### Assignment
Could you copy the data that follows exactly as written, but drop the pictures?

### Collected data
★ ★ ★ ★ ★ ★ ★

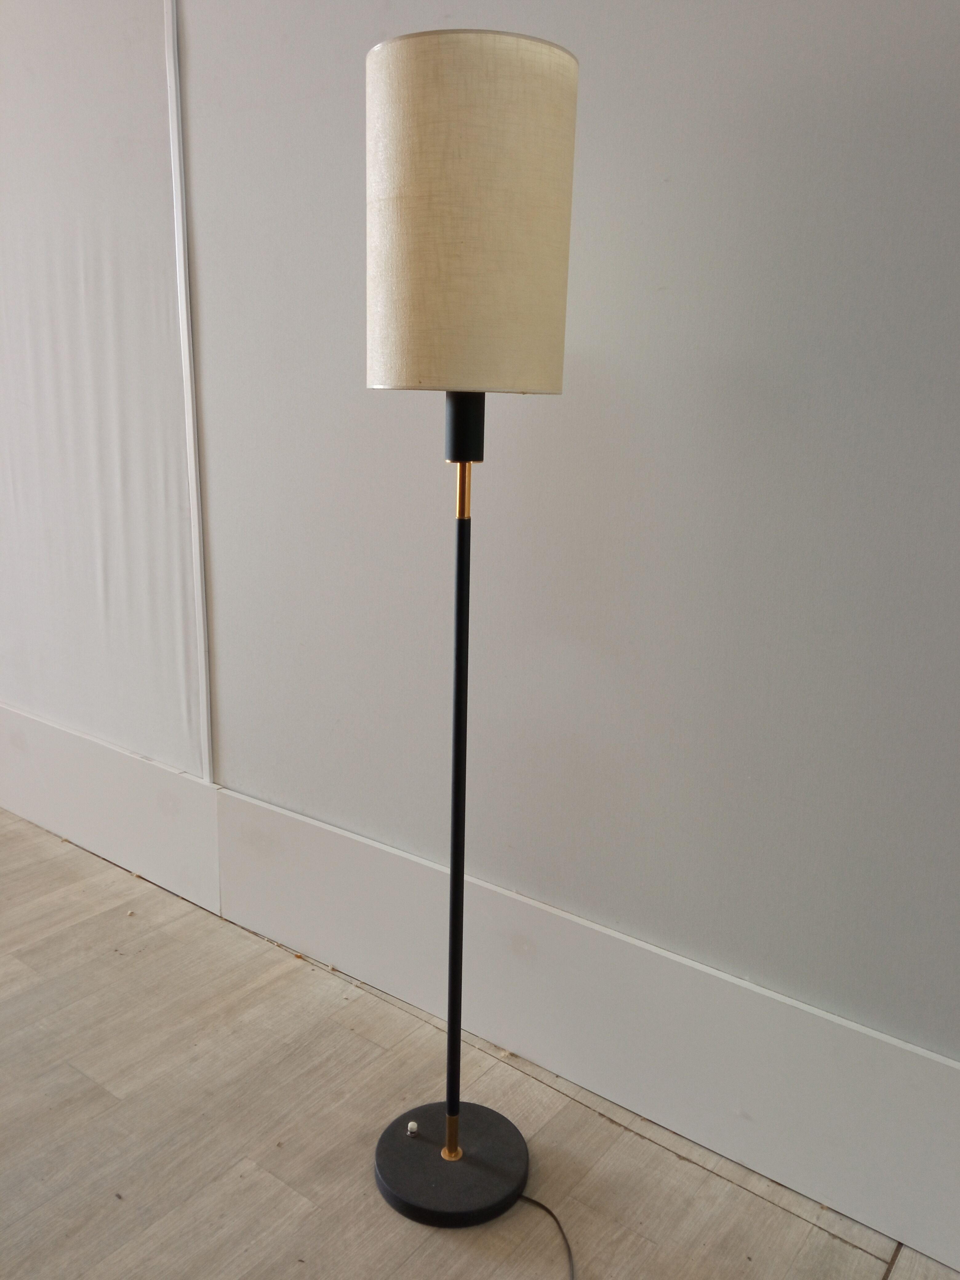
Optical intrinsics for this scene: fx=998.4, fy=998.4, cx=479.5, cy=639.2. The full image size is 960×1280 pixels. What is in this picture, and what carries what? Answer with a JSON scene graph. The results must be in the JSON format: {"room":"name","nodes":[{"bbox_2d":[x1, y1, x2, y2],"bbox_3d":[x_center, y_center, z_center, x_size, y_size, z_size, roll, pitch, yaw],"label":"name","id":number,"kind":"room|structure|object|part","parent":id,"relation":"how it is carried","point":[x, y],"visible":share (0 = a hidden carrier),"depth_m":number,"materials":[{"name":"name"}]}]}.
{"room":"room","nodes":[
{"label":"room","id":0,"kind":"room"},
{"bbox_2d":[0,0,959,1159],"bbox_3d":[-0.449,-0.629,2.002,6.704,2.575,0.190,12,18,35],"label":"wall","id":1,"kind":"structure","parent":0,"point":[528,418],"depth_m":1.55,"materials":[{"name":"grey paint"}]},
{"bbox_2d":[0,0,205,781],"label":"wall panel","id":2,"kind":"object","parent":1,"relation":"attached to","point":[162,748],"visible":0.88,"depth_m":2.19,"materials":[{"name":"white"}]},
{"bbox_2d":[163,0,212,784],"bbox_3d":[-0.604,-0.676,2.038,0.029,1.872,0.019,12,18,35],"label":"wall trim strip","id":3,"kind":"structure","parent":1,"relation":"attached to","point":[191,434],"depth_m":2.07,"materials":[{"name":"white"}]},
{"bbox_2d":[0,703,959,1272],"bbox_3d":[-0.474,0.504,2.174,5.403,0.280,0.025,12,18,35],"label":"baseboard","id":4,"kind":"structure","parent":1,"relation":"attached to","point":[130,762],"depth_m":1.70,"materials":[{"name":"white paint"}]},
{"bbox_2d":[0,811,959,1279],"bbox_3d":[-1.926,1.001,0.891,8.026,0.107,4.386,12,18,35],"label":"floor","id":5,"kind":"structure","parent":0,"point":[816,1233],"depth_m":1.60,"materials":[{"name":"brown wood"}]},
{"bbox_2d":[366,27,579,1231],"bbox_3d":[-0.026,0.059,1.391,0.290,1.557,0.282,12,18,35],"label":"floor lamp","id":6,"kind":"object","parent":5,"relation":"on","point":[452,1106],"visible":0.97,"depth_m":1.15,"materials":[{"name":"beige fabric"}]},
{"bbox_2d":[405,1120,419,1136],"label":"switch","id":7,"kind":"object","parent":6,"relation":"on","point":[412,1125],"visible":0.98,"depth_m":1.62,"materials":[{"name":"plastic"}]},
{"bbox_3d":[-0.044,0.795,1.550,0.240,0.050,0.236,12,18,35],"label":"base","id":8,"kind":"part","parent":6,"relation":"part of","materials":[{"name":"black metal"}]},
{"bbox_2d":[516,1195,576,1279],"bbox_3d":[0.101,0.878,1.352,0.366,0.017,0.235,12,18,35],"label":"lamp cord","id":9,"kind":"object","parent":5,"relation":"on","point":[542,1206],"visible":0.81,"depth_m":1.45,"materials":[{"name":"black plastic"}]}
]}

★ ★ ★ ★ ★ ★ ★

### Response for this exercise
Optical intrinsics for this scene: fx=998.4, fy=998.4, cx=479.5, cy=639.2. The full image size is 960×1280 pixels. What is in this picture, and what carries what? Answer with a JSON scene graph. The results must be in the JSON format: {"room":"name","nodes":[{"bbox_2d":[x1, y1, x2, y2],"bbox_3d":[x_center, y_center, z_center, x_size, y_size, z_size, roll, pitch, yaw],"label":"name","id":number,"kind":"room|structure|object|part","parent":id,"relation":"how it is carried","point":[x, y],"visible":share (0 = a hidden carrier),"depth_m":number,"materials":[{"name":"name"}]}]}.
{"room":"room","nodes":[
{"label":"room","id":0,"kind":"room"},
{"bbox_2d":[0,0,959,1159],"bbox_3d":[-0.449,-0.629,2.002,6.704,2.575,0.190,12,18,35],"label":"wall","id":1,"kind":"structure","parent":0,"point":[528,418],"depth_m":1.55,"materials":[{"name":"grey paint"}]},
{"bbox_2d":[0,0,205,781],"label":"wall panel","id":2,"kind":"object","parent":1,"relation":"attached to","point":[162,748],"visible":0.88,"depth_m":2.19,"materials":[{"name":"white"}]},
{"bbox_2d":[163,0,212,784],"bbox_3d":[-0.604,-0.676,2.038,0.029,1.872,0.019,12,18,35],"label":"wall trim strip","id":3,"kind":"structure","parent":1,"relation":"attached to","point":[191,434],"depth_m":2.07,"materials":[{"name":"white"}]},
{"bbox_2d":[0,703,959,1272],"bbox_3d":[-0.474,0.504,2.174,5.403,0.280,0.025,12,18,35],"label":"baseboard","id":4,"kind":"structure","parent":1,"relation":"attached to","point":[130,762],"depth_m":1.70,"materials":[{"name":"white paint"}]},
{"bbox_2d":[0,811,959,1279],"bbox_3d":[-1.926,1.001,0.891,8.026,0.107,4.386,12,18,35],"label":"floor","id":5,"kind":"structure","parent":0,"point":[816,1233],"depth_m":1.60,"materials":[{"name":"brown wood"}]},
{"bbox_2d":[366,27,579,1231],"bbox_3d":[-0.026,0.059,1.391,0.290,1.557,0.282,12,18,35],"label":"floor lamp","id":6,"kind":"object","parent":5,"relation":"on","point":[452,1106],"visible":0.97,"depth_m":1.15,"materials":[{"name":"beige fabric"}]},
{"bbox_2d":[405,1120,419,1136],"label":"switch","id":7,"kind":"object","parent":6,"relation":"on","point":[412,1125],"visible":0.98,"depth_m":1.62,"materials":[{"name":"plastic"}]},
{"bbox_3d":[-0.044,0.795,1.550,0.240,0.050,0.236,12,18,35],"label":"base","id":8,"kind":"part","parent":6,"relation":"part of","materials":[{"name":"black metal"}]},
{"bbox_2d":[516,1195,576,1279],"bbox_3d":[0.101,0.878,1.352,0.366,0.017,0.235,12,18,35],"label":"lamp cord","id":9,"kind":"object","parent":5,"relation":"on","point":[542,1206],"visible":0.81,"depth_m":1.45,"materials":[{"name":"black plastic"}]}
]}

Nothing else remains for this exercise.